ROMA – Giorgio Chiesa è uno chef stellato a Cuneo. Ed è il padre di Christopher Chiesa, 21 anni, uno dei ragazzi arrestati a Roma dopo gli scontri nella manifestazione del 14 novembre scorso. Giorgio, il padre, ha voluto parlare al Giornale per un appello che di solito non ci si aspetta dalla bocca di un padre il cui figlio è stato arrestato:

«Voglio racconta­re la mia esperien­za di padre one­sto che si ritrova con un figlio che si macchia di que­sti reati e soffre. La società sotto­valuta queste cose, le liquida co­me ragazzate. Ma altro che sem­plice firma, dovevano tenerlo dentro più a lungo. Se restano impuniti li glorifichiamo».

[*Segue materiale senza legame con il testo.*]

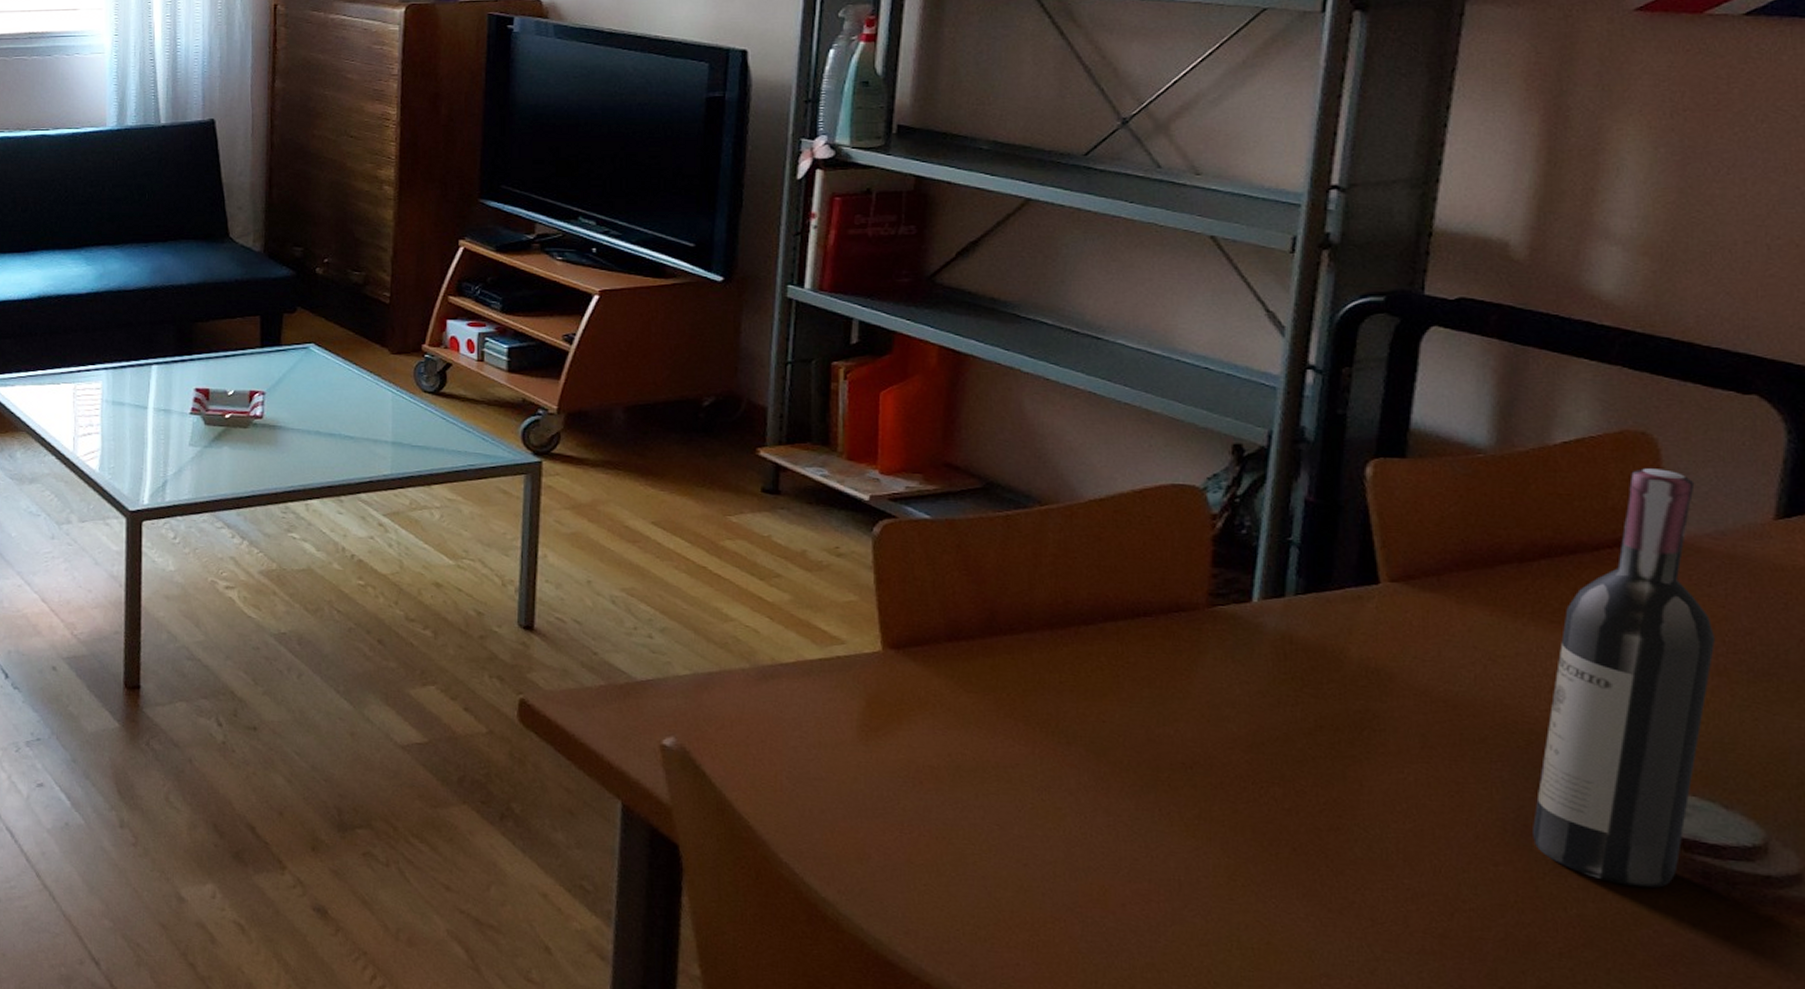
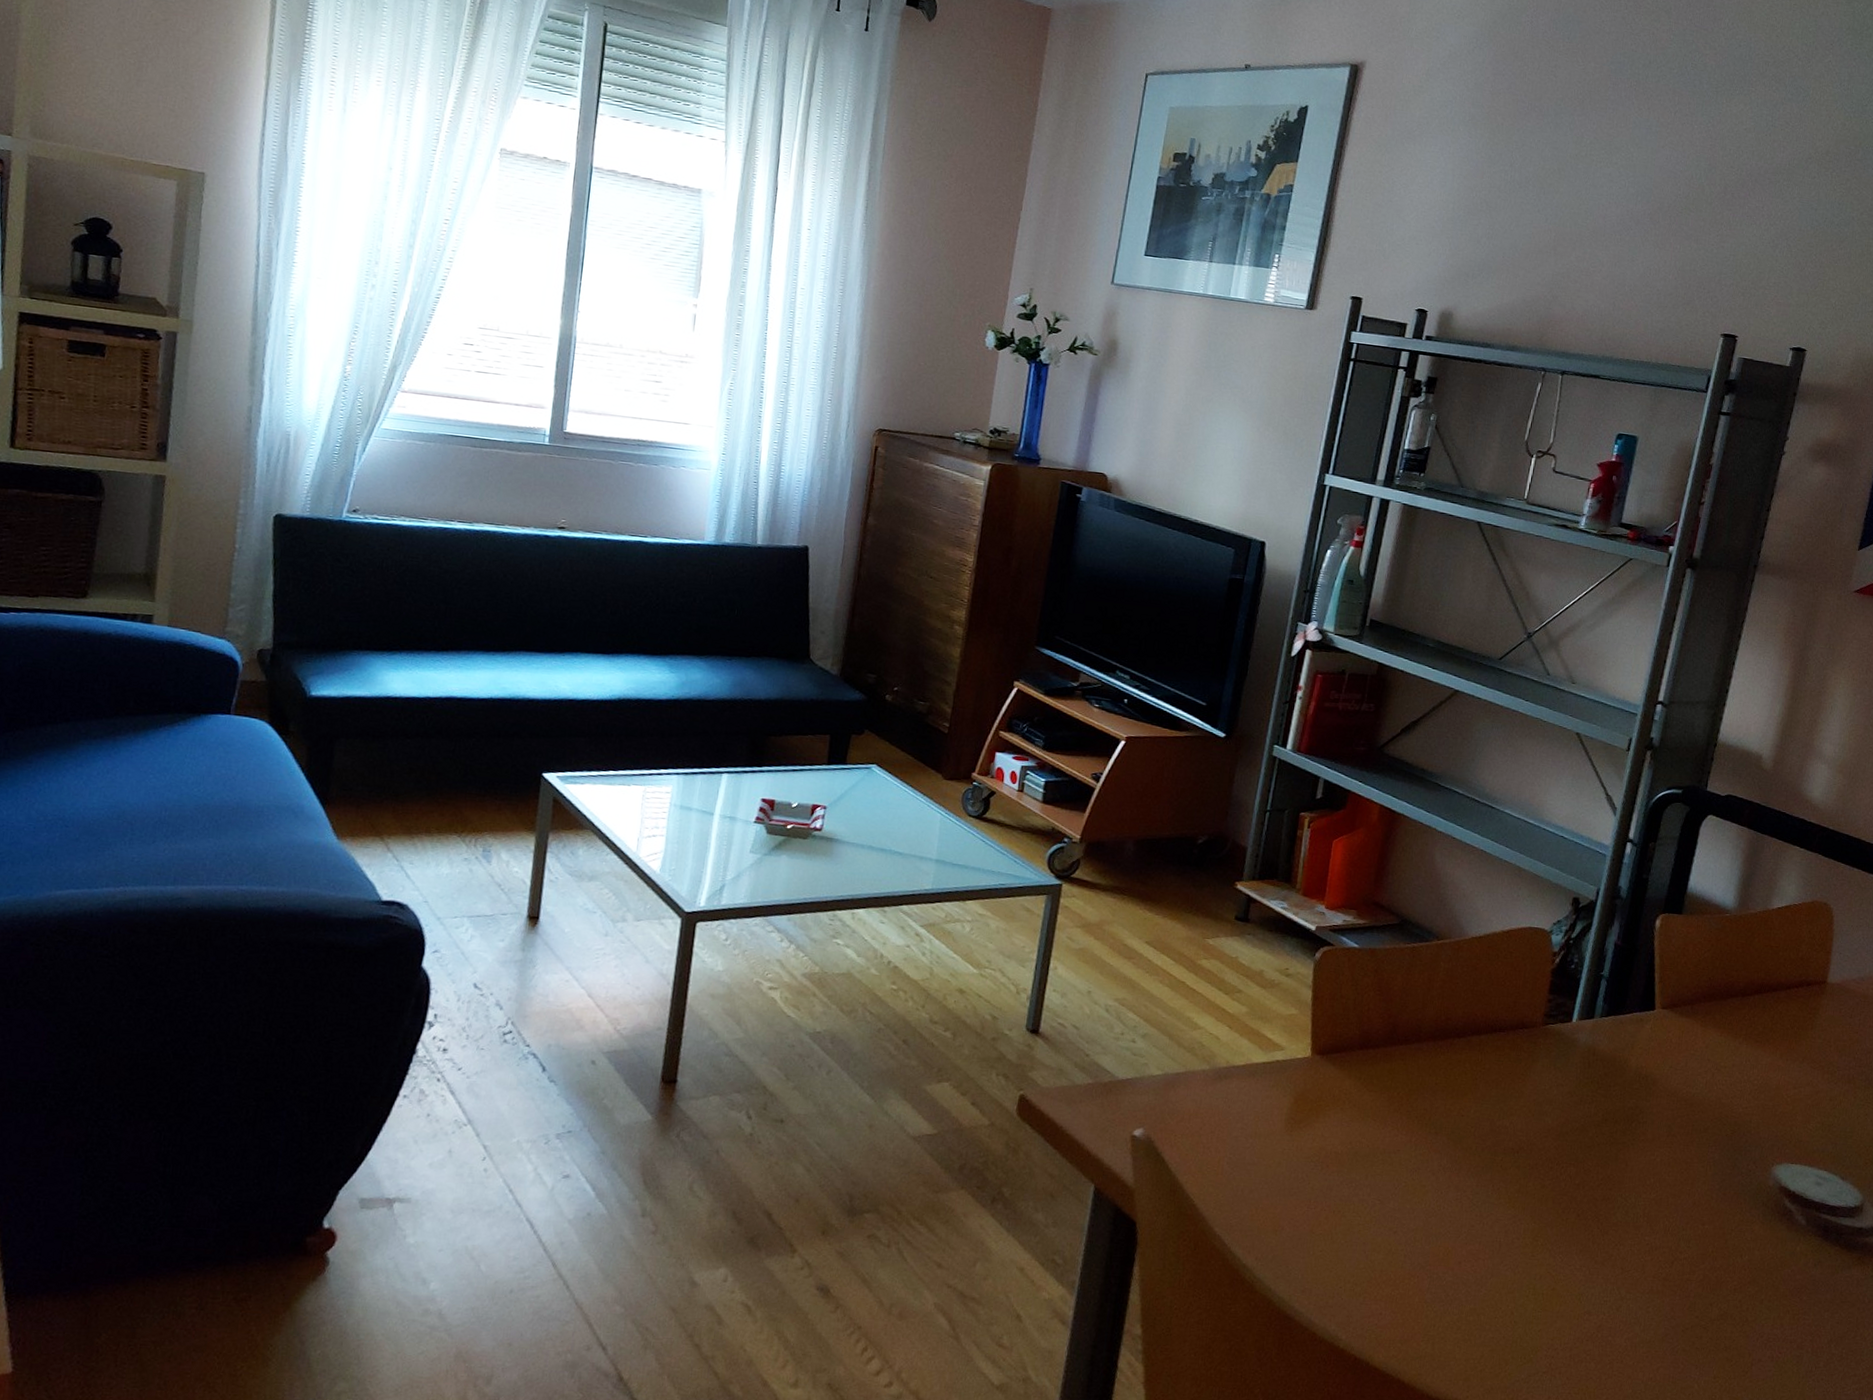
wine bottle: present [1533,468,1716,888] -> none [1728,929,1851,1239]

Sta dicendo che suo figlio do­veva restare in carcere? «Senza una puni­zione gli toglia­mo persino il sen­so di colpa. Lui è tutto tronfio per questa pseudo­vittoria giudizia­ria. Mi ha detto: “Visto che il Gip mi ha mandato a casa?La lotta con­tinua”. Del resto, basta guardare il suo profilo Face­book con la frase della fondatri­ce della banda Baader Meinhof («Se uno lancia un sasso, il fatto costituisce reato. Se vengono lanciati mille sassi, diventa un’azione politica…») per capi­re che col buonismo non ottenia­mo nulla. Il mondo non si cam­bia con le bombe carta »

Cosa ha detto a suo figlio? «La notte della scarcerazione gli ho mandato un sms. Gli ho detto che sono suo padre e che per lui sono un punto di riferimento. Ma gli ho detto anche che, da pa­dre, non posso esimermi dal condannarlo. Io lavoro, non lan­cio sanpietrini ai poliziotti. E non possiamo fare di questi ra­gazzi degli eroi. Col garantismo familiare non li aiutiamo a cre­scere».